外来種の交雑から進化した雑草
今日は、門司の植物防疫所で、生物多様性と外来種について講演をする。外来種をテーマに講演するのは始めてなので、準備に時間がかかり、またしても研究室で夜更かししている。
侵略的外来種の中で、私がスゴイと思っているのは、イネ科の雑草Spartina anglica。この種は、イギリスに自生するS. maritimaと、北米東部に自生し、イギリスに帰化しているS. alternifloraの交雑に起源する異質倍数体である。両親種の雑種S. x townsendiiは、不稔である。しかし、この不稔雑種が倍数化したS. anglicaには、高い稔性がある。その起源は、標本記録から、19世紀末だと考えられる。イギリスで見つかったために、「anglica」と名づけられたこの異質倍数体は、イギリスの海岸部の塩湿地で繁殖して、強害雑草となっている。さらに、北米に侵入し、合衆国の海岸部やカナダの塩湿地で大繁殖して、問題をおこしている。最近では、ニュージーランドに帰化し、湿地で猛威をふるっているという話を、Ainouche博士から聞いた。また、中国にも帰化しているというから、日本でも要注意だ。
侵略的な点でもスゴイが、不稔雑種が倍数化して、強害雑草が進化したという点もスゴイ。さらに、最近の研究によると、この雑草の進化には、ゲノムのメチル化パターンの変化が関わっているらしい。次の論文に、最新の情報が要約されている。
Ainouche, ML & al. 2004.Spartina anglica C. E. Hubbard: a natural model system for analysing early evolutionary changes that affect allopolyploid genomes. Biological Journal of the Linnean Society, vol. 82, no. 4, pp. 475-484.

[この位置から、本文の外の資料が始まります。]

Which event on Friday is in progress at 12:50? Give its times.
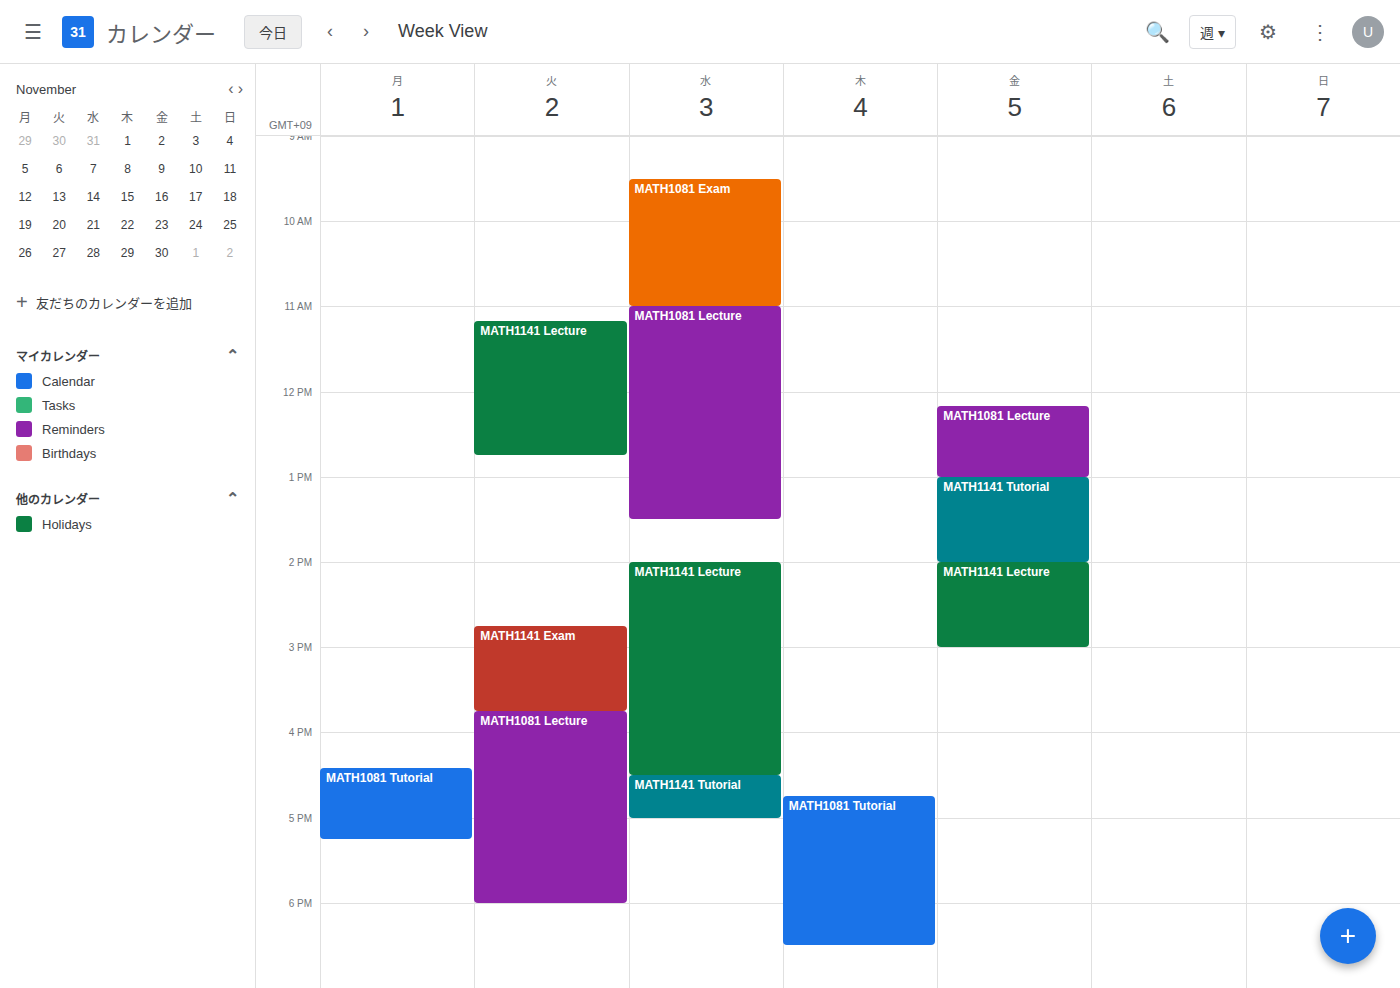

日本では、セイヨウタンポポ(3倍体)とニホンタンポポ(2倍体)の雑種(3倍体・4倍体)ができて、無融合種子形成(非減数卵が受精せずに種子になること)によって、日本全国に広がっている。おそらく、日本で進化したこの雑種が、海外に進出している。
外来種が分布を拡大するとき、新たな環境の下で、必ず適応進化をおこしているはずだ。このプロセスを理解することは、生態系を守るためにも、進化についての理解を深めるためにも、とても大事だ。しかし、外来種の進化についての研究は、日本ではまだほとんど行なわれていない。このBlogを読んで、よし自分がやってみよう、という若者が、あらわれてくれることを願う。